Silk Blend- It Is My Weak Spot

I have to admit I have a weak spot for silk. This weak spot could have grown as a child, with the thought that silk was an ultimate luxury, something to glamorous and out of reach. Regardless, it still has a special place for me.

Manos del Uruguay has a nice yarn, Silk Blend, that the name alone attracts my attention. It is a single ply yarn that is made up of 70% merino extra fine and 30% silk. So merino extra fine, is essentially wool from the sheep breed Merino, and the extra fine notation indicated that the micron count is very high (micron count is the measurement of the diameter of individual fiber, the higher the number the smaller the micron count, the soft the fiber). This yarn does live up to the label, it is soft, a real joy to use.

Silk Blend www.lindadeancrochet.com

Manos del Uruguay Silk Blend yarn

The silk offers strength and a subtle sheen to the yarn. Silk is one of the strongest fibers available and like wool it holds warmth. Silk shares a lustrous quality that adds a warm radiance in the overall appearance, while using its strength to add integrity to this single ply. Even with the fibers being warm this yarn seems very breathable and I would be happy to work a light weight sweater in it.

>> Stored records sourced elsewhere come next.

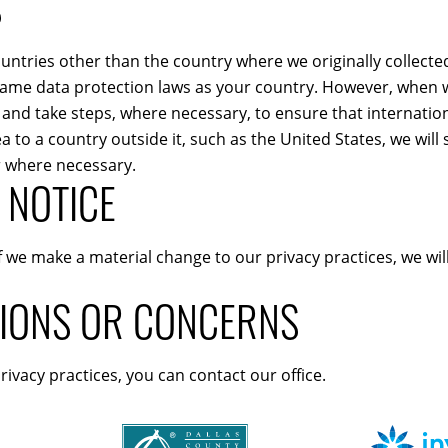
S
untries other than the country where we originally collecte
ame data protection laws as your country. However, when we
 and take steps, where necessary, to ensure that internation
o a country outside it, such as the United States, we will s
r where necessary.
 NOTICE
If we make a material change to our privacy practices, we wi
TIONS OR CONCERNS
rivacy practices, you can contact our office.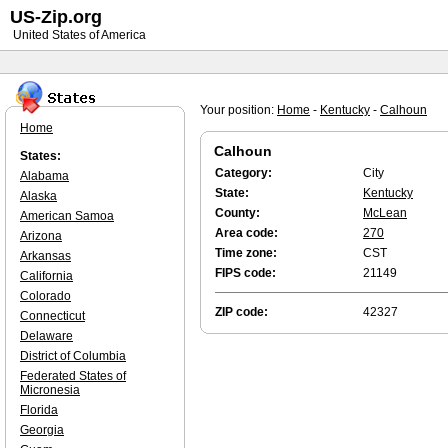
US-Zip.org
United States of America
Your position:
Home
-
Kentucky
-
Calhoun
Home
Calhoun
States:
Category:
City
Alabama
State:
Kentucky
Alaska
County:
McLean
American Samoa
Area code:
270
Arizona
Time zone:
CST
Arkansas
FIPS code:
21149
California
Colorado
ZIP code:
42327
Connecticut
Delaware
District of Columbia
Federated States of
Micronesia
Florida
Georgia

The single ply of this yarn does give me a bit of a pause. Even though it has great stitch definition, really allowing the stitches to shine, it has a bit of a halo. It does not readily pill, but I think that after continuous use, or multiple times being ripped back, that it may become a bit unruly and not nearly as fun to use. So keep the project simple, and one that you feel comfortable with the stitches, and you will only notice the fine qualities of this yarn.

Each hank is 1.75oz/50grams, with a substantial 150yrd/135meters, easily making a beanie or fingerless mitts. I would feel comfortable with a few hanks to make up a nice scarf or wrap.

A Little Linen for Summer- Milo

The temperature has begun to heat up in my California mountains, so I picked up a yarn that I knew would give a little less warmth then others in my stash. I chose a merino, linen blend yarn. This means that it has a fine, or soft, wool combined with a plant based fiber that has been around for thousands of years.

Linen is created from the stalk of the flax plant. The stalk is essentially long strands that are held together by a “glue” that is created by the plant. The “glue” is dissolved, in years past it was done with a fermentation process, the stalk was placed in a watery solution and allowed to rot. This broke up the “glue” and allowed the long, fine strands to be gathered and spun into a yarn. Once it was turned into a yarn, it was called linen.

Milo by Manos del Uruguay

There are certain characteristics with linen. It actually repels dirt and is stronger when wet. If it gets wet and dries quickly, but it does wrinkle easily. There is a particular luster quality, and is cool to the touch. This definitely fits the description of a summer yarn to me.

The yarn I picked up was Milo by Manos Del Uruguay, it is 65% merino and 35% linen. Offering a generous 380 yards/350meters, for a 3.5 oz/ 100 gram hank, in a super fine weight yarn. Honestly it does not remind me of a super fine weight, or lace, it seems to have a bit more body then that and I feel comfortable working it up on a 4-5mm crochet hook. It has a nice feel in the hand, and definitely has that “linen luster” quality.

After washing it actually becomes softer, and I feel it will make a great shawl, but it could work into a nice camisole, or wrap. I think the fiber blend is really at a point of mutual benefit. The is just enough merino to allow for strength while being balanced with enough linen to give it a interesting and stand out quality. This one will do well on my hook and I look forward to seeing what it will become.